**Data excerpts**
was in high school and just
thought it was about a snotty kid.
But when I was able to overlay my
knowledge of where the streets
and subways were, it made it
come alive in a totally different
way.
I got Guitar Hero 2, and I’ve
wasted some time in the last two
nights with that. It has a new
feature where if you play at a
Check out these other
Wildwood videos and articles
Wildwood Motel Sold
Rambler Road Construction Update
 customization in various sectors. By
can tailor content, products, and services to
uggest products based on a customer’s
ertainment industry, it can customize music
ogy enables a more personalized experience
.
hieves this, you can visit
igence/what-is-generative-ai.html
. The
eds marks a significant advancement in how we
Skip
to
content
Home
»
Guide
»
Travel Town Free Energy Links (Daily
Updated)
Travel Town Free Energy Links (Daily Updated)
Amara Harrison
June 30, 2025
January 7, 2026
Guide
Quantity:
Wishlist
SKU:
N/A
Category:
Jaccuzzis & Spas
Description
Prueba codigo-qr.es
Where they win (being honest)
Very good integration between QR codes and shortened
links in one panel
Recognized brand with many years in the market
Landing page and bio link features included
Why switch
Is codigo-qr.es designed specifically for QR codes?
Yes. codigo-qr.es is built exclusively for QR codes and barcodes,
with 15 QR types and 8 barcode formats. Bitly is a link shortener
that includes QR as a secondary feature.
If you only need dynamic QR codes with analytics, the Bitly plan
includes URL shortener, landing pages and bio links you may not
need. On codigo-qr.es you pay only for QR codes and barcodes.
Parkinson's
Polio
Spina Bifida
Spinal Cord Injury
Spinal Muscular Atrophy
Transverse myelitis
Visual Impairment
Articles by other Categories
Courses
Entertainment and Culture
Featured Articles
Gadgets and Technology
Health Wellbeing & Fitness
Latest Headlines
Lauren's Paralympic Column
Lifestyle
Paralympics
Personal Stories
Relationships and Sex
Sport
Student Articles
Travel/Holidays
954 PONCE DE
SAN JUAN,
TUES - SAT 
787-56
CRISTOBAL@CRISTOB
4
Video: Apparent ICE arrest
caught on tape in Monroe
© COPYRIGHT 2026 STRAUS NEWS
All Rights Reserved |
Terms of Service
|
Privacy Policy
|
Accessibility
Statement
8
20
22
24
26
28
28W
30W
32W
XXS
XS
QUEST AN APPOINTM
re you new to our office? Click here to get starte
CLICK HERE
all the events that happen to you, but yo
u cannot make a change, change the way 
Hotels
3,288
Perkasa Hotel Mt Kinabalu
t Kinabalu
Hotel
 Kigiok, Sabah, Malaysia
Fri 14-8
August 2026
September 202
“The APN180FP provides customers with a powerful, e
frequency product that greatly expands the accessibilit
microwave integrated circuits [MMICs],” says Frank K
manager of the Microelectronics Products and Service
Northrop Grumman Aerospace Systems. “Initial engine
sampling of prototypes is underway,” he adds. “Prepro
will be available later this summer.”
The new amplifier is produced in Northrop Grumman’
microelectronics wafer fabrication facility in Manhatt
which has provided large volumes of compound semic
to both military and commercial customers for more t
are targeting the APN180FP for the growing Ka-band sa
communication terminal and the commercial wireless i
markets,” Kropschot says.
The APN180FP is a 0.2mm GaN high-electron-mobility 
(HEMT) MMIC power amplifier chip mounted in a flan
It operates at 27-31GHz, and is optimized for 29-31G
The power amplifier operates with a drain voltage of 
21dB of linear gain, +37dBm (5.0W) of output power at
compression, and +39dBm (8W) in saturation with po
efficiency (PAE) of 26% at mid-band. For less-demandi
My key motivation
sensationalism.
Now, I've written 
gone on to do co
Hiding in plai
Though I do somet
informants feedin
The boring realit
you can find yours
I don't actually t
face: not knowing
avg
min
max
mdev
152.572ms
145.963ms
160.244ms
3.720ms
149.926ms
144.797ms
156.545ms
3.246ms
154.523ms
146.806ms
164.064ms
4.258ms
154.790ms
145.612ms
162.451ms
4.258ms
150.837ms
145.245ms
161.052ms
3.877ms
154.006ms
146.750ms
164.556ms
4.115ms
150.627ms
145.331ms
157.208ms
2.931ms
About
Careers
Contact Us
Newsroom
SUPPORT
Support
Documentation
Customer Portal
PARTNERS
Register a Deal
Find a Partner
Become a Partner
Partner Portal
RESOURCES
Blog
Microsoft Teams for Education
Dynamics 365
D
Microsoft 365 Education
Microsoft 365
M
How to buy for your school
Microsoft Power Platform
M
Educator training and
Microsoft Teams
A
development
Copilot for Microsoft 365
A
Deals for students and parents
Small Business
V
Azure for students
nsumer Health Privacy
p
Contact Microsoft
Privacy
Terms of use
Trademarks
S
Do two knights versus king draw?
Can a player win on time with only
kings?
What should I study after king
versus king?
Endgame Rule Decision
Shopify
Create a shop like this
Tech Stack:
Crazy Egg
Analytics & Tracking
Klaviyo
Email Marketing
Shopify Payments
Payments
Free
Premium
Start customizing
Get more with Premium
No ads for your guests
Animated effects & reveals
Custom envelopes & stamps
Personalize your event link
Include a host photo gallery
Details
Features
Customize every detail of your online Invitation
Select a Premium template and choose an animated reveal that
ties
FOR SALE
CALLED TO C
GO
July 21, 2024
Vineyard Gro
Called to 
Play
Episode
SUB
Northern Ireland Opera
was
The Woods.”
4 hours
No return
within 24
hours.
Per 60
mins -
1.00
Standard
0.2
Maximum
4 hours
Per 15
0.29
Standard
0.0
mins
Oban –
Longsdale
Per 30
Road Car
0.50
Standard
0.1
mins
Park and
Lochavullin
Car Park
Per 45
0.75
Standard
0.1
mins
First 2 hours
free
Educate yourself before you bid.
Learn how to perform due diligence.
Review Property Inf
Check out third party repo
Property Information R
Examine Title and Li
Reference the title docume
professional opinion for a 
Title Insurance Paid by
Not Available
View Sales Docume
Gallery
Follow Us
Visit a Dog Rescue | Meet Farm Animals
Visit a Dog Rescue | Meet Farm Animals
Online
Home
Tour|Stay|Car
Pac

**Assignment**
Output the full listing again, exactly as it stands above.

**Solved exercise**
was in high school and just
thought it was about a snotty kid.
But when I was able to overlay my
knowledge of where the streets
and subways were, it made it
come alive in a totally different
way.
I got Guitar Hero 2, and I’ve
wasted some time in the last two
nights with that. It has a new
feature where if you play at a
Check out these other
Wildwood videos and articles
Wildwood Motel Sold
Rambler Road Construction Update
 customization in various sectors. By
can tailor content, products, and services to
uggest products based on a customer’s
ertainment industry, it can customize music
ogy enables a more personalized experience
.
hieves this, you can visit
igence/what-is-generative-ai.html
. The
eds marks a significant advancement in how we
Skip
to
content
Home
»
Guide
»
Travel Town Free Energy Links (Daily
Updated)
Travel Town Free Energy Links (Daily Updated)
Amara Harrison
June 30, 2025
January 7, 2026
Guide
Quantity:
Wishlist
SKU:
N/A
Category:
Jaccuzzis & Spas
Description
Prueba codigo-qr.es
Where they win (being honest)
Very good integration between QR codes and shortened
links in one panel
Recognized brand with many years in the market
Landing page and bio link features included
Why switch
Is codigo-qr.es designed specifically for QR codes?
Yes. codigo-qr.es is built exclusively for QR codes and barcodes,
with 15 QR types and 8 barcode formats. Bitly is a link shortener
that includes QR as a secondary feature.
If you only need dynamic QR codes with analytics, the Bitly plan
includes URL shortener, landing pages and bio links you may not
need. On codigo-qr.es you pay only for QR codes and barcodes.
Parkinson's
Polio
Spina Bifida
Spinal Cord Injury
Spinal Muscular Atrophy
Transverse myelitis
Visual Impairment
Articles by other Categories
Courses
Entertainment and Culture
Featured Articles
Gadgets and Technology
Health Wellbeing & Fitness
Latest Headlines
Lauren's Paralympic Column
Lifestyle
Paralympics
Personal Stories
Relationships and Sex
Sport
Student Articles
Travel/Holidays
954 PONCE DE
SAN JUAN,
TUES - SAT 
787-56
CRISTOBAL@CRISTOB
4
Video: Apparent ICE arrest
caught on tape in Monroe
© COPYRIGHT 2026 STRAUS NEWS
All Rights Reserved |
Terms of Service
|
Privacy Policy
|
Accessibility
Statement
8
20
22
24
26
28
28W
30W
32W
XXS
XS
QUEST AN APPOINTM
re you new to our office? Click here to get starte
CLICK HERE
all the events that happen to you, but yo
u cannot make a change, change the way 
Hotels
3,288
Perkasa Hotel Mt Kinabalu
t Kinabalu
Hotel
 Kigiok, Sabah, Malaysia
Fri 14-8
August 2026
September 202
“The APN180FP provides customers with a powerful, e
frequency product that greatly expands the accessibilit
microwave integrated circuits [MMICs],” says Frank K
manager of the Microelectronics Products and Service
Northrop Grumman Aerospace Systems. “Initial engine
sampling of prototypes is underway,” he adds. “Prepro
will be available later this summer.”
The new amplifier is produced in Northrop Grumman’
microelectronics wafer fabrication facility in Manhatt
which has provided large volumes of compound semic
to both military and commercial customers for more t
are targeting the APN180FP for the growing Ka-band sa
communication terminal and the commercial wireless i
markets,” Kropschot says.
The APN180FP is a 0.2mm GaN high-electron-mobility 
(HEMT) MMIC power amplifier chip mounted in a flan
It operates at 27-31GHz, and is optimized for 29-31G
The power amplifier operates with a drain voltage of 
21dB of linear gain, +37dBm (5.0W) of output power at
compression, and +39dBm (8W) in saturation with po
efficiency (PAE) of 26% at mid-band. For less-demandi
My key motivation
sensationalism.
Now, I've written 
gone on to do co
Hiding in plai
Though I do somet
informants feedin
The boring realit
you can find yours
I don't actually t
face: not knowing
avg
min
max
mdev
152.572ms
145.963ms
160.244ms
3.720ms
149.926ms
144.797ms
156.545ms
3.246ms
154.523ms
146.806ms
164.064ms
4.258ms
154.790ms
145.612ms
162.451ms
4.258ms
150.837ms
145.245ms
161.052ms
3.877ms
154.006ms
146.750ms
164.556ms
4.115ms
150.627ms
145.331ms
157.208ms
2.931ms
About
Careers
Contact Us
Newsroom
SUPPORT
Support
Documentation
Customer Portal
PARTNERS
Register a Deal
Find a Partner
Become a Partner
Partner Portal
RESOURCES
Blog
Microsoft Teams for Education
Dynamics 365
D
Microsoft 365 Education
Microsoft 365
M
How to buy for your school
Microsoft Power Platform
M
Educator training and
Microsoft Teams
A
development
Copilot for Microsoft 365
A
Deals for students and parents
Small Business
V
Azure for students
nsumer Health Privacy
p
Contact Microsoft
Privacy
Terms of use
Trademarks
S
Do two knights versus king draw?
Can a player win on time with only
kings?
What should I study after king
versus king?
Endgame Rule Decision
Shopify
Create a shop like this
Tech Stack:
Crazy Egg
Analytics & Tracking
Klaviyo
Email Marketing
Shopify Payments
Payments
Free
Premium
Start customizing
Get more with Premium
No ads for your guests
Animated effects & reveals
Custom envelopes & stamps
Personalize your event link
Include a host photo gallery
Details
Features
Customize every detail of your online Invitation
Select a Premium template and choose an animated reveal that
ties
FOR SALE
CALLED TO C
GO
July 21, 2024
Vineyard Gro
Called to 
Play
Episode
SUB
Northern Ireland Opera
was
The Woods.”
4 hours
No return
within 24
hours.
Per 60
mins -
1.00
Standard
0.2
Maximum
4 hours
Per 15
0.29
Standard
0.0
mins
Oban –
Longsdale
Per 30
Road Car
0.50
Standard
0.1
mins
Park and
Lochavullin
Car Park
Per 45
0.75
Standard
0.1
mins
First 2 hours
free
Educate yourself before you bid.
Learn how to perform due diligence.
Review Property Inf
Check out third party repo
Property Information R
Examine Title and Li
Reference the title docume
professional opinion for a 
Title Insurance Paid by
Not Available
View Sales Docume
Gallery
Follow Us
Visit a Dog Rescue | Meet Farm Animals
Visit a Dog Rescue | Meet Farm Animals
Online
Home
Tour|Stay|Car
Pac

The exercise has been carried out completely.